Vanessa kept going, because people like Vanessa always do. She told the table how she’d “graciously” let me handle the flowers as a favor, since I “needed the exposure.” She didn’t know I’d refused payment as a gift to my brother. She also didn’t know who else was at that table.
At the far end sat a quiet woman named Diane, silver bob, navy blazer. Vanessa had been name-dropping her all night — Diane Caldwell, the incoming CEO of Marlow & Vance, the firm Vanessa was desperate to land as a client. Vanessa had introduced her earlier as “a dear family friend.” Diane had smiled politely and said nothing.
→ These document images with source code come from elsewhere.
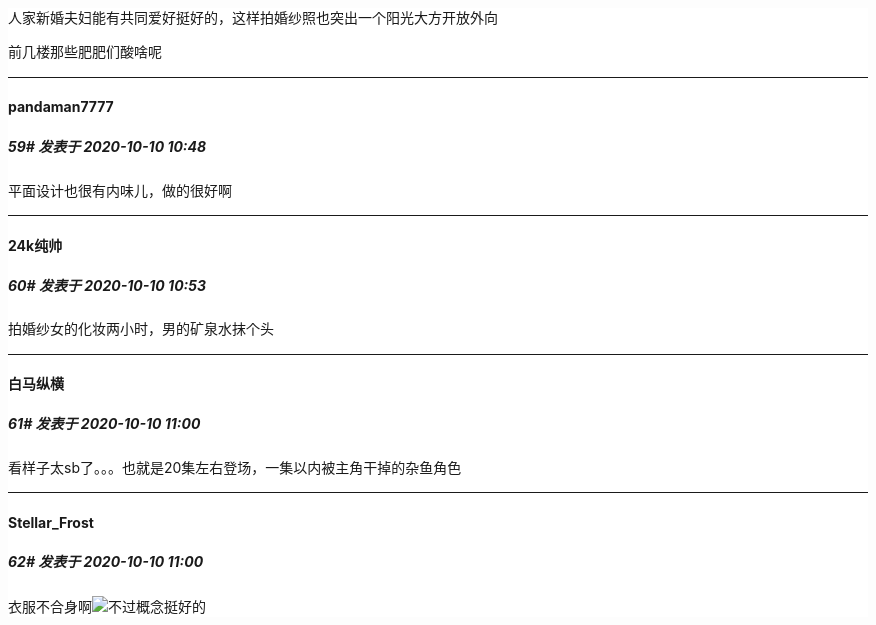 


人家新婚夫妇能有共同爱好挺好的，这样拍婚纱照也突出一个阳光大方开放外向

前几楼那些肥肥们酸啥呢







*****

####  pandaman7777  
##### 59#       发表于 2020-10-10 10:48




平面设计也很有内味儿，做的很好啊







*****

####  24k纯帅  
##### 60#       发表于 2020-10-10 10:53




拍婚纱女的化妆两小时，男的矿泉水抹个头







*****

####  白马纵横  
##### 61#       发表于 2020-10-10 11:00




看样子太sb了。。。也就是20集左右登场，一集以内被主角干掉的杂鱼角色







*****

####  Stellar_Frost  
##### 62#       发表于 2020-10-10 11:00




衣服不合身啊<img src="https://static.saraba1st.com/image/smiley/face2017/068.png" referrerpolicy="no-referrer">不过概念挺好的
What Vanessa didn’t know was that Diane had been my customer for nine years. I did the flowers for her daughter’s wedding. For her mother’s funeral. For every anniversary since her husband’s heart attack. Diane sent me a Christmas card every December with a handwritten note.
Diane set down her fork.
“Vanessa,” she said, in a voice so even it cut clean through the room, “Emma made the arrangements for my daughter’s wedding. Three hundred guests. The Times covered it. She turned down two celebrity weddings that same weekend to honor our date.” She paused. “I was going to announce Monday that Marlow and Vance has signed an exclusive floral contract with her studio. Seven figures, three years.”
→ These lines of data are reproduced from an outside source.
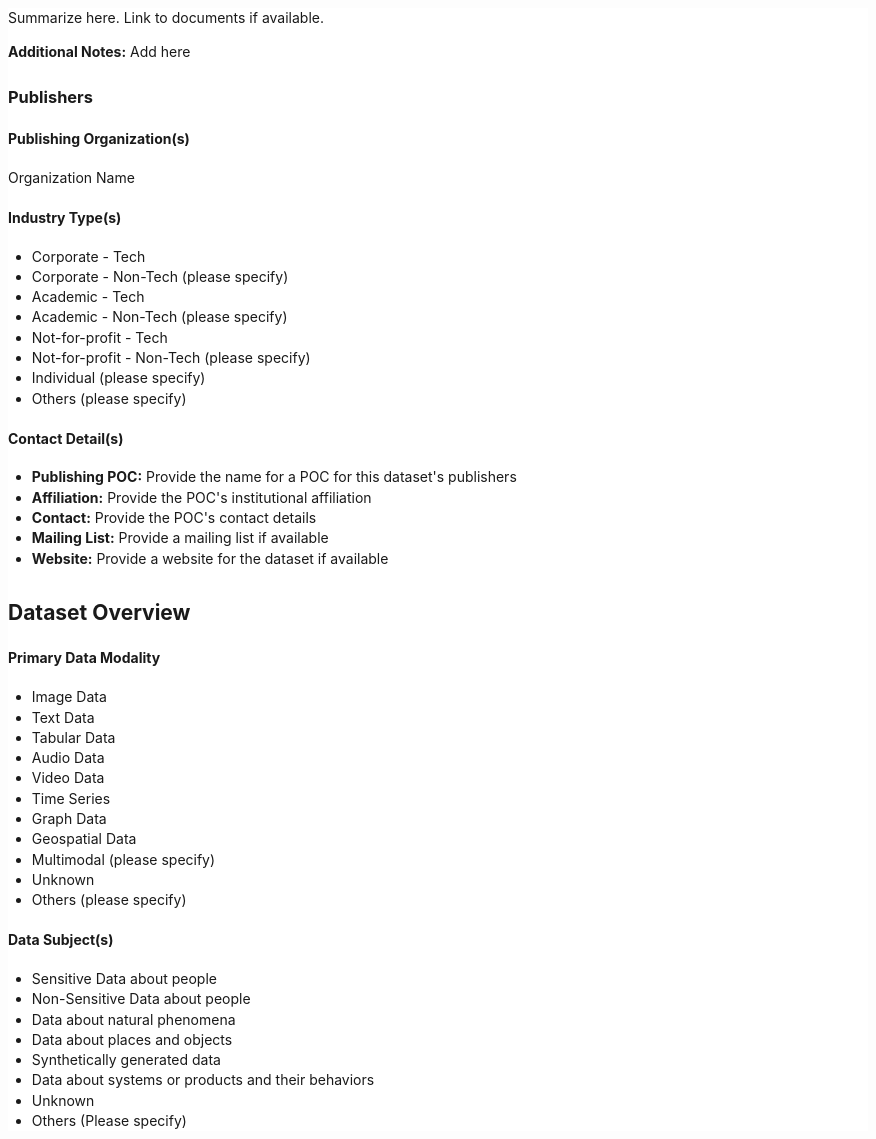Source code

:Summarize here. Link to documents if available.

**Additional Notes:** Add here

### Publishers


#### Publishing Organization(s)


Organization Name

#### Industry Type(s)


- Corporate - Tech
- Corporate - Non-Tech (please specify)
- Academic - Tech
- Academic - Non-Tech (please specify)
- Not-for-profit - Tech
- Not-for-profit - Non-Tech (please specify)
- Individual (please specify)
- Others (please specify)

#### Contact Detail(s)


- **Publishing POC:** Provide the name for a POC for this dataset's publishers
- **Affiliation:** Provide the POC's institutional affiliation
- **Contact:** Provide the POC's contact details
- **Mailing List:** Provide a mailing list if available
- **Website:** Provide a website for the dataset if available

## Dataset Overview
#### Primary Data Modality


- Image Data
- Text Data
- Tabular Data
- Audio Data
- Video Data
- Time Series
- Graph Data
- Geospatial Data
- Multimodal (please specify)
- Unknown
- Others (please specify)

#### Data Subject(s)


- Sensitive Data about people
- Non-Sensitive Data about people
- Data about natural phenomena
- Data about places and objects
- Synthetically generated data
- Data about systems or products and their behaviors
- Unknown
- Others (Please specify)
The silence was the loud kind. The kind that rings.
Vanessa’s champagne flute trembled. “I — I didn’t —”
“No,” Diane said gently. “You didn’t.” Then, to me: “Emma, dear, I think we’ll need to revisit the timeline. I’d rather not be associated with tonight’s tone.”
My brother finally looked up. Not at Vanessa. At me. And for the first time in years, I saw him remember who his sister actually was.
I picked up my water, took a slow sip, and said the only thing I’d been saving all night: “Daisies for dead people, Vanessa. You should be careful what you bury.”